Qualsiasi italiano di una certa età ha un ricordo personale del caso Moro, come ogni americano ce l’ha legato a Kennedy; non così Timpano, che al momento aveva quattro anni. Allora la sua non può che essere una ricostruzione, incompleta, personale, edulcorata o esagerata, come lo sono tutte le ricostruzioni di un evento che mantiene ancora molti lati misteriosi (interessante quello, poco noto, che lo spettacolo riprende). Così si alternano i ricordi del figlio, quelli personali dell’autore, per cui è la morte del nonno il ricordo forte dell’infanzia, le storie dei terroristi, e come i media le spettacolarizzino, fino alla riflessione finale sulla morte.

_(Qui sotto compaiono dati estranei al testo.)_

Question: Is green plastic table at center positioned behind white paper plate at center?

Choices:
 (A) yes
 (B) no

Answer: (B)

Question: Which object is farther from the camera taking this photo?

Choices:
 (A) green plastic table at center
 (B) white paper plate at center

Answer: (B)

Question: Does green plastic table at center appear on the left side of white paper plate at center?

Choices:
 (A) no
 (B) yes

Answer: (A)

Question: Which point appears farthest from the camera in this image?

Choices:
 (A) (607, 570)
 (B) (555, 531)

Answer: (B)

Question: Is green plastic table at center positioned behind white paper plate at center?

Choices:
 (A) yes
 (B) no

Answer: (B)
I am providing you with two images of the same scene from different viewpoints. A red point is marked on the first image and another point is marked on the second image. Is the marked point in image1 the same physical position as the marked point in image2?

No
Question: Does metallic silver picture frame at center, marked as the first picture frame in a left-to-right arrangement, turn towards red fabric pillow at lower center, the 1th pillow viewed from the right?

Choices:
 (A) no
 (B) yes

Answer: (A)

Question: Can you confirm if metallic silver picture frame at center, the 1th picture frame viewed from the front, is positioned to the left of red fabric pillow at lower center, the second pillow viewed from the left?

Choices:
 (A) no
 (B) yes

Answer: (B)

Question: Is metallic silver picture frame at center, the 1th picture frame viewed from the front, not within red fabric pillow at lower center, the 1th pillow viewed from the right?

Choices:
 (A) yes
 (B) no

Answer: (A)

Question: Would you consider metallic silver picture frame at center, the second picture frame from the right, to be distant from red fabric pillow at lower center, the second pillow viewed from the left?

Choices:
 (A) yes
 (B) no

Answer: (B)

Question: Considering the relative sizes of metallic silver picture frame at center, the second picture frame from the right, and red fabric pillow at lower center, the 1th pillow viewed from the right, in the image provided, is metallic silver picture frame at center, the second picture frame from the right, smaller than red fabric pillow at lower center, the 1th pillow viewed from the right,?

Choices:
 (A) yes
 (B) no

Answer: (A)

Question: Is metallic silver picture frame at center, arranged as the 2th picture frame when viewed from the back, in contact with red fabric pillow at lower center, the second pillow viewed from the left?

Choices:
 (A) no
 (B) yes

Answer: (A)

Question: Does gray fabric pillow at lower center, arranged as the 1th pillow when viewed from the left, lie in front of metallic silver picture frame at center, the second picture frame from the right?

Il titolo avrebbe fatto pensare a un lavoro più dissacrante, “politicamente scorretto” (un concetto che io non ho ancora ben capito cosa significhi), invece il testo è molto rispettoso verso la figura di Moro, semmai è incisivo contro gli ex terroristi, i superstiti, i rivoluzionari pentiti, che sembrano così a loro agio nel circo mediatico, che generalmente è più propenso a spettacolarizzare i morti: pensiamo alla santificazione postuma di De Andrè, anche da parte di chi definisce quelli come lui zecche o buonisti del…, santificazione che il genovese per primo odierebbe.

Lo spettacolo è piuttosto lungo ma regge, Timpano tiene la scena muovendosi molto, con l’ausilio delle luci, di poche musiche, del modellino della Renault 4 rossa, ormai icona del caso Moro e di tutti gli anni ’70. Non tutti i passaggi mi sono però apparsi ugualmente incisivi. Ancora una volta il pubblico ha stipato lo Spazio Bruno, applaudendo più volte l’autore e interprete. Finale di stagione il 27 aprile con “Dialoghi degli Dei”.